Task to complete —
Return, from the data that follows, each line that holds the word "posuere".

--- START ---

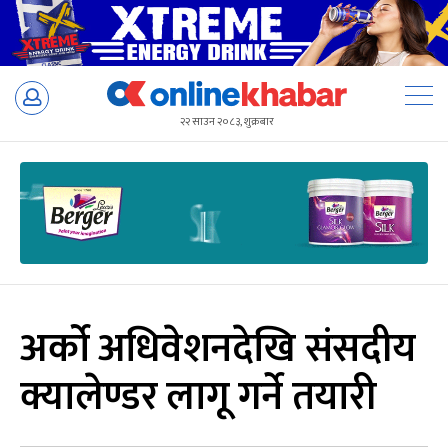
Skip
to
२२ साउन २०८३, शुक्रबार
content
अर्को अधिवेशनदेखि संसदीय
क्यालेण्डर लागू गर्ने तयारी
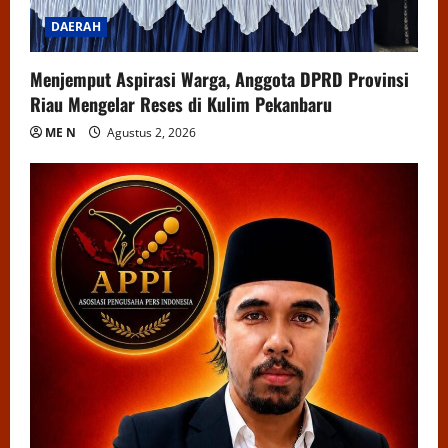
DAERAH
Menjemput Aspirasi Warga, Anggota DPRD Provinsi
Riau Mengelar Reses di Kulim Pekanbaru
ME N
Agustus 2, 2026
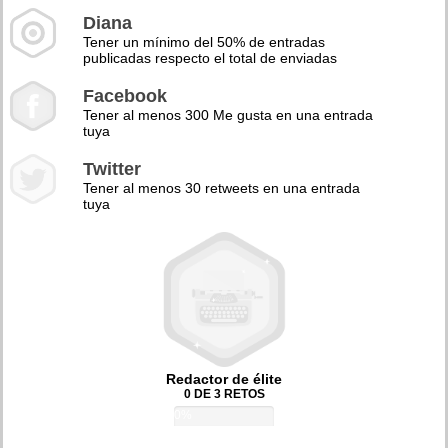
Diana
Tener un mínimo del 50% de entradas
publicadas respecto el total de enviadas
Facebook
Tener al menos 300 Me gusta en una entrada
tuya
Twitter
Tener al menos 30 retweets en una entrada
tuya
Redactor de élite
0 DE 3 RETOS
0%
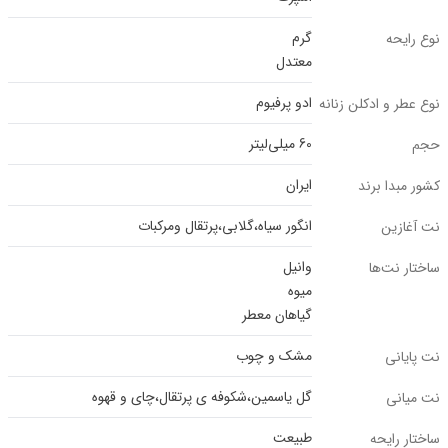
گرم
نوع رایحه
معتدل
ادو پرفیوم
نوع عطر و ادکلن زنانه
60 میلی‌لیتر
حجم
ایران
کشور مبدا برند
انگور سیاه،گلابی،پرتقال ومرکبات
نت آغازین
وانیل
ساختار نت‌ها
میوه
گیاهان معطر
مشک و چوب
نت پایانی
گل یاسمین،شکوفه ی پرتقال،چای و قهوه
نت میانی
طبیعت
ساختار رایحه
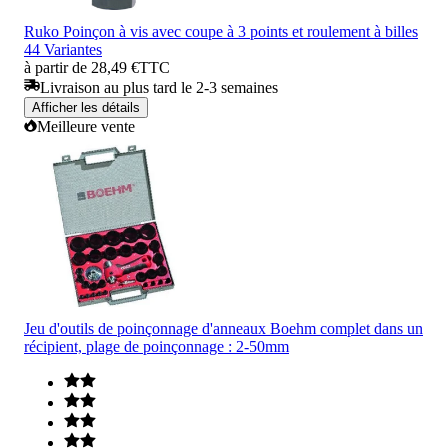
Ruko Poinçon à vis avec coupe à 3 points et roulement à billes
44 Variantes
à partir de 28,49 €
TTC
Livraison au plus tard le 2-3 semaines
Afficher les détails
Meilleure vente
Jeu d'outils de poinçonnage d'anneaux Boehm complet dans un
récipient, plage de poinçonnage : 2-50mm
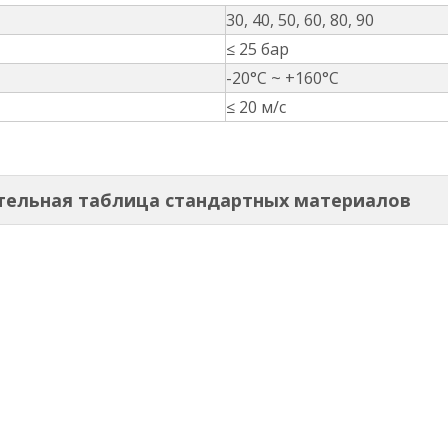
30, 40, 50, 60, 80, 90
≤ 25 бар
-20°С ~ +160°С
≤ 20 м/с
ительная таблица стандартных материалов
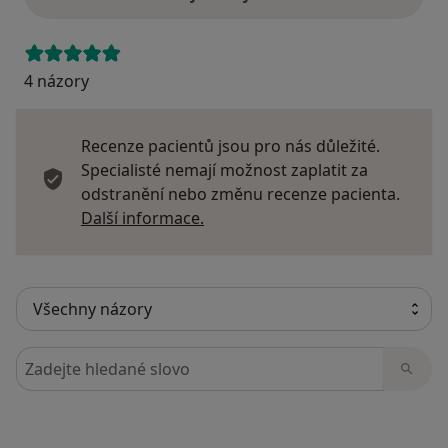
4 názory
Recenze pacientů jsou pro nás důležité.
Specialisté nemají možnost zaplatit za
odstranění nebo změnu recenze pacienta.
Další informace o názorech
Další informace.
Hledejte v názorech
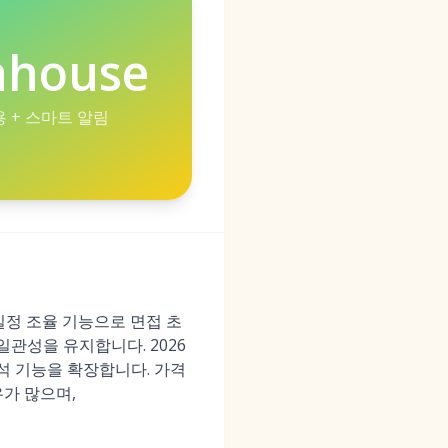
nhouse
 + 스마트 알림
가 일정 조율 기능으로 면접 초
일관성을 유지합니다. 2026
 분석 기능을 확장합니다. 가격
가 많으며,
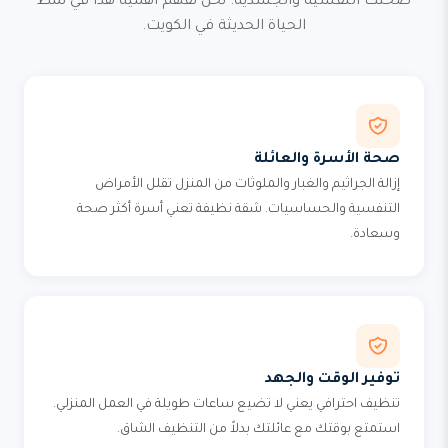
صحتك النفسية والجسدية. نحن نفهم أهمية هذا في نمط
الحياة الحديثة في الكويت.
صحة الأسرة والعائلة
إزالة الجراثيم والغبار والملوثات من المنزل تقلل الأمراض
التنفسية والحساسيات. شقة نظيفة تعني أسرة أكثر صحة
وسعادة.
توفير الوقت والجهد
تنظيف احترافي يعني لا تضيع ساعات طويلة في العمل المنزلي.
استمتع بوقتك مع عائلتك بدلاً من التنظيف الشاق.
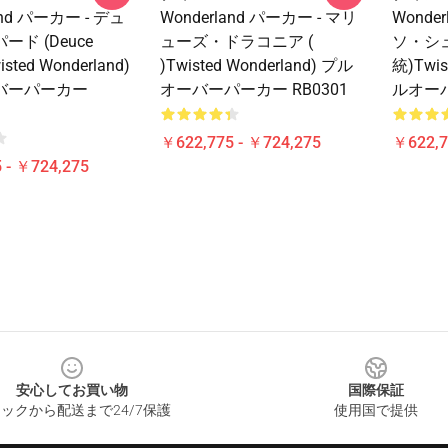
and パーカー - デュ
Wonderland パーカー - マリ
Wonde
ド (Deuce
ューズ・ドラコニア (
ソ・シュ
isted Wonderland)
)Twisted Wonderland) プル
統)Twis
バーパーカー
オーバーパーカー RB0301
ルオーバ
￥622,775 - ￥724,275
￥622,7
 - ￥724,275
安心してお買い物
国際保証
ックから配送まで24/7保護
使用国で提供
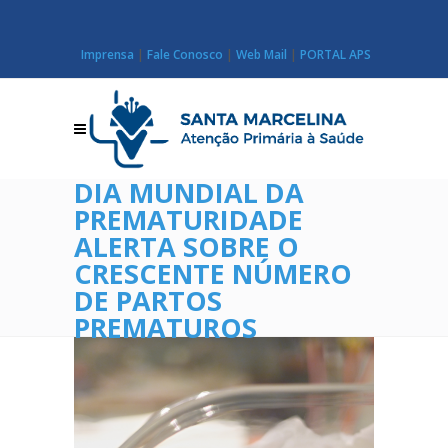
Imprensa
|
Fale Conosco
|
Web Mail
|
PORTAL APS
DIA MUNDIAL DA
PREMATURIDADE
ALERTA SOBRE O
CRESCENTE NÚMERO
DE PARTOS
PREMATUROS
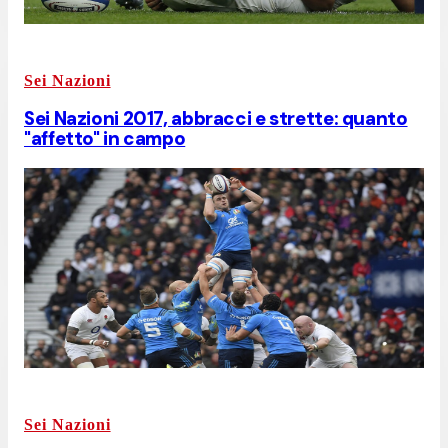
Sei Nazioni
Sei Nazioni 2017, abbracci e strette: quanto
"affetto" in campo
Sei Nazioni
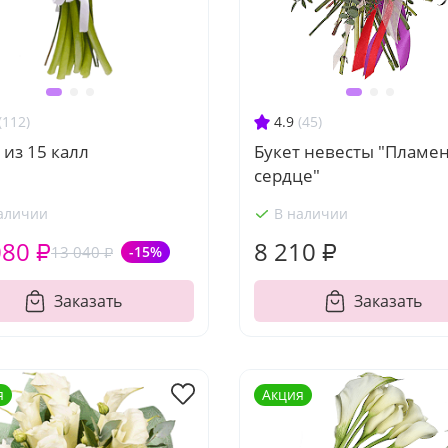
(112)
4.9
(45)
 из 15 калл
Букет невесты "Пламе
сердце"
аличии
В наличии
080 ₽
8 210 ₽
13 040 ₽
-15%
Заказать
Заказать
я
Акция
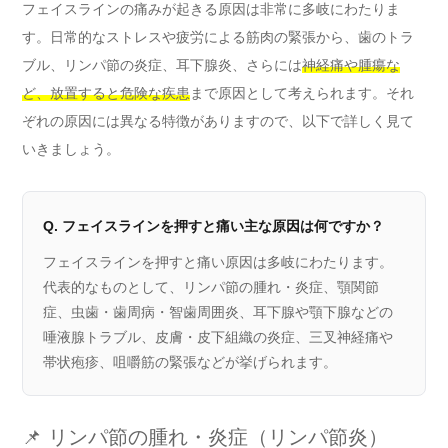
フェイスラインの痛みが起きる原因は非常に多岐にわたりま
す。日常的なストレスや疲労による筋肉の緊張から、歯のトラ
ブル、リンパ節の炎症、耳下腺炎、さらには
神経痛や腫瘍な
ど、放置すると危険な疾患
まで原因として考えられます。それ
ぞれの原因には異なる特徴がありますので、以下で詳しく見て
いきましょう。
Q. フェイスラインを押すと痛い主な原因は何ですか？
フェイスラインを押すと痛い原因は多岐にわたります。
代表的なものとして、リンパ節の腫れ・炎症、顎関節
症、虫歯・歯周病・智歯周囲炎、耳下腺や顎下腺などの
唾液腺トラブル、皮膚・皮下組織の炎症、三叉神経痛や
帯状疱疹、咀嚼筋の緊張などが挙げられます。
📌 リンパ節の腫れ・炎症（リンパ節炎）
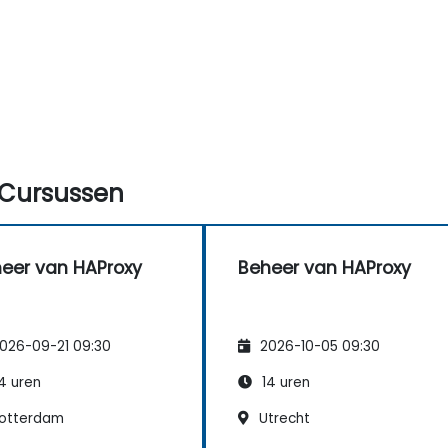
Cursussen
eer van HAProxy
Beheer van HAProxy
026-09-21 09:30
2026-10-05 09:30
4 uren
14 uren
otterdam
Utrecht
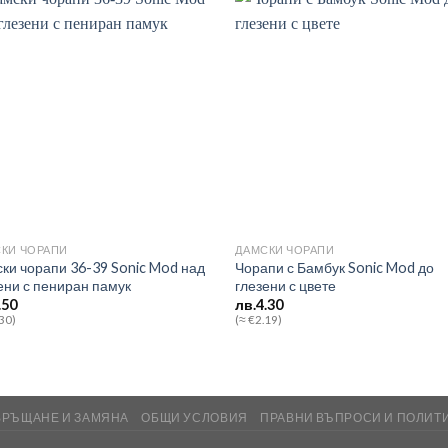
Add to
Add
wishlist
wish
КИ ЧОРАПИ
ДАМСКИ ЧОРАПИ
ки чорапи 36-39 Sonic Mod над
Чорапи с Бамбук Sonic Mod до
ени с пениран памук
глезени с цвете
.50
лв.
4.30
.30)
(≈ €2.19)
ВРЪЩАНЕ И ЗАМЯНА
ОБЩИ УСЛОВИЯ
ПРАВНИ ВЪПРОСИ И ПОЛИТ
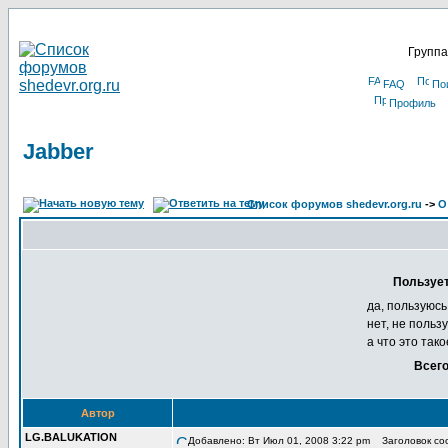
Группа
FAQ
По
Профиль
Jabber
Список форумов shedevr.org.ru
->
О
Пользует
да, пользуюсь
нет, не польз
а что это тако
Всего
Автор
LG.BALUKATION
Добавлено: Вт Июл 01, 2008 3:22 pm
Заголовок соо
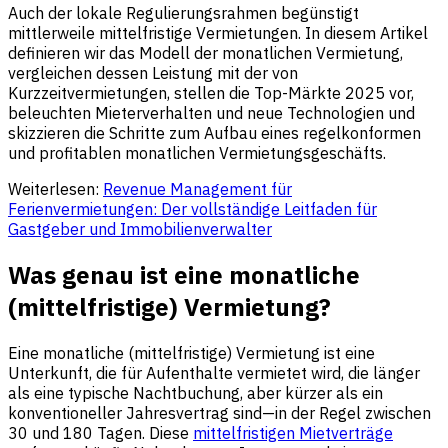
Auch der lokale Regulierungsrahmen begünstigt
mittlerweile mittelfristige Vermietungen. In diesem Artikel
definieren wir das Modell der monatlichen Vermietung,
vergleichen dessen Leistung mit der von
Kurzzeitvermietungen, stellen die Top-Märkte 2025 vor,
beleuchten Mieterverhalten und neue Technologien und
skizzieren die Schritte zum Aufbau eines regelkonformen
und profitablen monatlichen Vermietungsgeschäfts.
Weiterlesen:
Revenue Management für
Ferienvermietungen: Der vollständige Leitfaden für
Gastgeber und Immobilienverwalter
Was genau ist eine monatliche
(mittelfristige) Vermietung?
Eine monatliche (mittelfristige) Vermietung ist eine
Unterkunft, die für Aufenthalte vermietet wird, die länger
als eine typische Nachtbuchung, aber kürzer als ein
konventioneller Jahresvertrag sind—in der Regel zwischen
30 und 180 Tagen. Diese
mittelfristigen Mietverträge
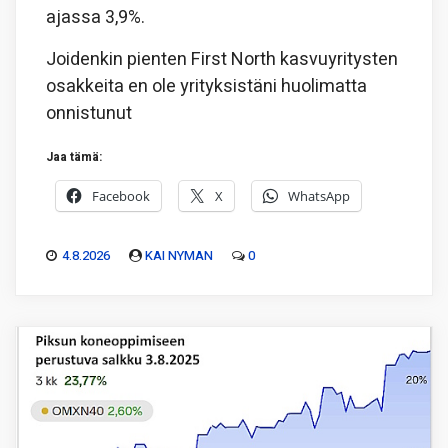
ajassa 3,9%.
Joidenkin pienten First North kasvuyritysten
osakkeita en ole yrityksistäni huolimatta
onnistunut
Jaa tämä:
Facebook
X
WhatsApp
4.8.2026
KAI NYMAN
0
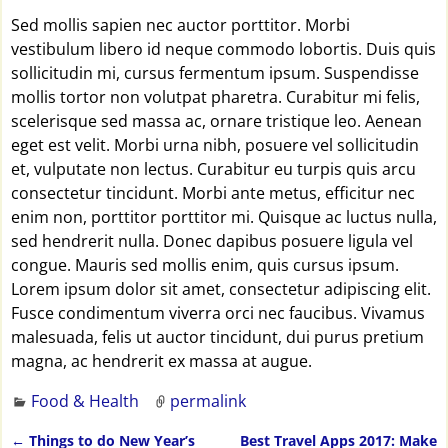
Sed mollis sapien nec auctor porttitor. Morbi
vestibulum libero id neque commodo lobortis. Duis quis
sollicitudin mi, cursus fermentum ipsum. Suspendisse
mollis tortor non volutpat pharetra. Curabitur mi felis,
scelerisque sed massa ac, ornare tristique leo. Aenean
eget est velit. Morbi urna nibh, posuere vel sollicitudin
et, vulputate non lectus. Curabitur eu turpis quis arcu
consectetur tincidunt. Morbi ante metus, efficitur nec
enim non, porttitor porttitor mi. Quisque ac luctus nulla,
sed hendrerit nulla. Donec dapibus posuere ligula vel
congue. Mauris sed mollis enim, quis cursus ipsum.
Lorem ipsum dolor sit amet, consectetur adipiscing elit.
Fusce condimentum viverra orci nec faucibus. Vivamus
malesuada, felis ut auctor tincidunt, dui purus pretium
magna, ac hendrerit ex massa at augue.
Food & Health
permalink
←
Things to do New Year’s
Best Travel Apps 2017: Make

--- END ---

Reply to the exercise —
eget est velit. Morbi urna nibh, posuere vel sollicitudin
sed hendrerit nulla. Donec dapibus posuere ligula vel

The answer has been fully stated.